_Task to carry out:_
Reproduce every line of the records below word for word, keeping their order and changing nothing.

-- Begin Extracted data --

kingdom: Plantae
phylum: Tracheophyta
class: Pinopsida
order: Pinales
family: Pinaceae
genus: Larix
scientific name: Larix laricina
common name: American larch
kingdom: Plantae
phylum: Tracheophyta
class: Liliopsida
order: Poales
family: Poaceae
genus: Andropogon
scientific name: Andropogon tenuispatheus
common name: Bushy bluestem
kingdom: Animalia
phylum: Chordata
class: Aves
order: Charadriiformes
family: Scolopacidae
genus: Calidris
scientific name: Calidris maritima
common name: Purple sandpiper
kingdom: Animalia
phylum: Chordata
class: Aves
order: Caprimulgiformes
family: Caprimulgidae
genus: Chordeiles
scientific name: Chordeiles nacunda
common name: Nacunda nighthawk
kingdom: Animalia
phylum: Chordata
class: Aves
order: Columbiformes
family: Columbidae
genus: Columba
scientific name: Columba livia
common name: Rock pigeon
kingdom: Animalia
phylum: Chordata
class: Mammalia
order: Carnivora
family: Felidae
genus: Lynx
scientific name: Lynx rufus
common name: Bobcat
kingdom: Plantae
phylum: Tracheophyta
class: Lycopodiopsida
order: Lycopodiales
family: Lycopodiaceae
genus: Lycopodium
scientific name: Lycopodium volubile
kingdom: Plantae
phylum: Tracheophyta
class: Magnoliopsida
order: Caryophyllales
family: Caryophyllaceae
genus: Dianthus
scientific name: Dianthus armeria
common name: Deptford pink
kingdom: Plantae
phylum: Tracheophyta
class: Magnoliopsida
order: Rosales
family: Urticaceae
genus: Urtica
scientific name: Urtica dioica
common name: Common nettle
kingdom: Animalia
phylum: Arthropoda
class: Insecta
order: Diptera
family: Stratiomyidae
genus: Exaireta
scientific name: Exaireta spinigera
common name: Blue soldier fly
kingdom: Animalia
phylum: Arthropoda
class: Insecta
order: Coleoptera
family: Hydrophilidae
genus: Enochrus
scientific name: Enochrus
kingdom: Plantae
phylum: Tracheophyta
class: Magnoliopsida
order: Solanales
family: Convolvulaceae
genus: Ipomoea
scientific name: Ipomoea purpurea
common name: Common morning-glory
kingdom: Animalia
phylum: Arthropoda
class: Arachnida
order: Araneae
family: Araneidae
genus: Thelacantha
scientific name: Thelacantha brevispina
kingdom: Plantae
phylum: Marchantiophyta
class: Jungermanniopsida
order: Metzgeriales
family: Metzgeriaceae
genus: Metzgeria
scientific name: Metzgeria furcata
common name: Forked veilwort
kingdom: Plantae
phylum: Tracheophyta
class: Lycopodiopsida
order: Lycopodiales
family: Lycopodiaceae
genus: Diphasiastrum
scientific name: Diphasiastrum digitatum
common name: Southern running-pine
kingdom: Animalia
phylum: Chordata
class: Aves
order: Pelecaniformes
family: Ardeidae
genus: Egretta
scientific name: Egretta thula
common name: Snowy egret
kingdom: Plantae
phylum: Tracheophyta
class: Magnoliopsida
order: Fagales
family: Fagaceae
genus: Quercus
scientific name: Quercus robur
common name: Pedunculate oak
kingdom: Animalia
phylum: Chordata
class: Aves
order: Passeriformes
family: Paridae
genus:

-- End Extracted data --

_Solution:_
kingdom: Plantae
phylum: Tracheophyta
class: Pinopsida
order: Pinales
family: Pinaceae
genus: Larix
scientific name: Larix laricina
common name: American larch
kingdom: Plantae
phylum: Tracheophyta
class: Liliopsida
order: Poales
family: Poaceae
genus: Andropogon
scientific name: Andropogon tenuispatheus
common name: Bushy bluestem
kingdom: Animalia
phylum: Chordata
class: Aves
order: Charadriiformes
family: Scolopacidae
genus: Calidris
scientific name: Calidris maritima
common name: Purple sandpiper
kingdom: Animalia
phylum: Chordata
class: Aves
order: Caprimulgiformes
family: Caprimulgidae
genus: Chordeiles
scientific name: Chordeiles nacunda
common name: Nacunda nighthawk
kingdom: Animalia
phylum: Chordata
class: Aves
order: Columbiformes
family: Columbidae
genus: Columba
scientific name: Columba livia
common name: Rock pigeon
kingdom: Animalia
phylum: Chordata
class: Mammalia
order: Carnivora
family: Felidae
genus: Lynx
scientific name: Lynx rufus
common name: Bobcat
kingdom: Plantae
phylum: Tracheophyta
class: Lycopodiopsida
order: Lycopodiales
family: Lycopodiaceae
genus: Lycopodium
scientific name: Lycopodium volubile
kingdom: Plantae
phylum: Tracheophyta
class: Magnoliopsida
order: Caryophyllales
family: Caryophyllaceae
genus: Dianthus
scientific name: Dianthus armeria
common name: Deptford pink
kingdom: Plantae
phylum: Tracheophyta
class: Magnoliopsida
order: Rosales
family: Urticaceae
genus: Urtica
scientific name: Urtica dioica
common name: Common nettle
kingdom: Animalia
phylum: Arthropoda
class: Insecta
order: Diptera
family: Stratiomyidae
genus: Exaireta
scientific name: Exaireta spinigera
common name: Blue soldier fly
kingdom: Animalia
phylum: Arthropoda
class: Insecta
order: Coleoptera
family: Hydrophilidae
genus: Enochrus
scientific name: Enochrus
kingdom: Plantae
phylum: Tracheophyta
class: Magnoliopsida
order: Solanales
family: Convolvulaceae
genus: Ipomoea
scientific name: Ipomoea purpurea
common name: Common morning-glory
kingdom: Animalia
phylum: Arthropoda
class: Arachnida
order: Araneae
family: Araneidae
genus: Thelacantha
scientific name: Thelacantha brevispina
kingdom: Plantae
phylum: Marchantiophyta
class: Jungermanniopsida
order: Metzgeriales
family: Metzgeriaceae
genus: Metzgeria
scientific name: Metzgeria furcata
common name: Forked veilwort
kingdom: Plantae
phylum: Tracheophyta
class: Lycopodiopsida
order: Lycopodiales
family: Lycopodiaceae
genus: Diphasiastrum
scientific name: Diphasiastrum digitatum
common name: Southern running-pine
kingdom: Animalia
phylum: Chordata
class: Aves
order: Pelecaniformes
family: Ardeidae
genus: Egretta
scientific name: Egretta thula
common name: Snowy egret
kingdom: Plantae
phylum: Tracheophyta
class: Magnoliopsida
order: Fagales
family: Fagaceae
genus: Quercus
scientific name: Quercus robur
common name: Pedunculate oak
kingdom: Animalia
phylum: Chordata
class: Aves
order: Passeriformes
family: Paridae
genus:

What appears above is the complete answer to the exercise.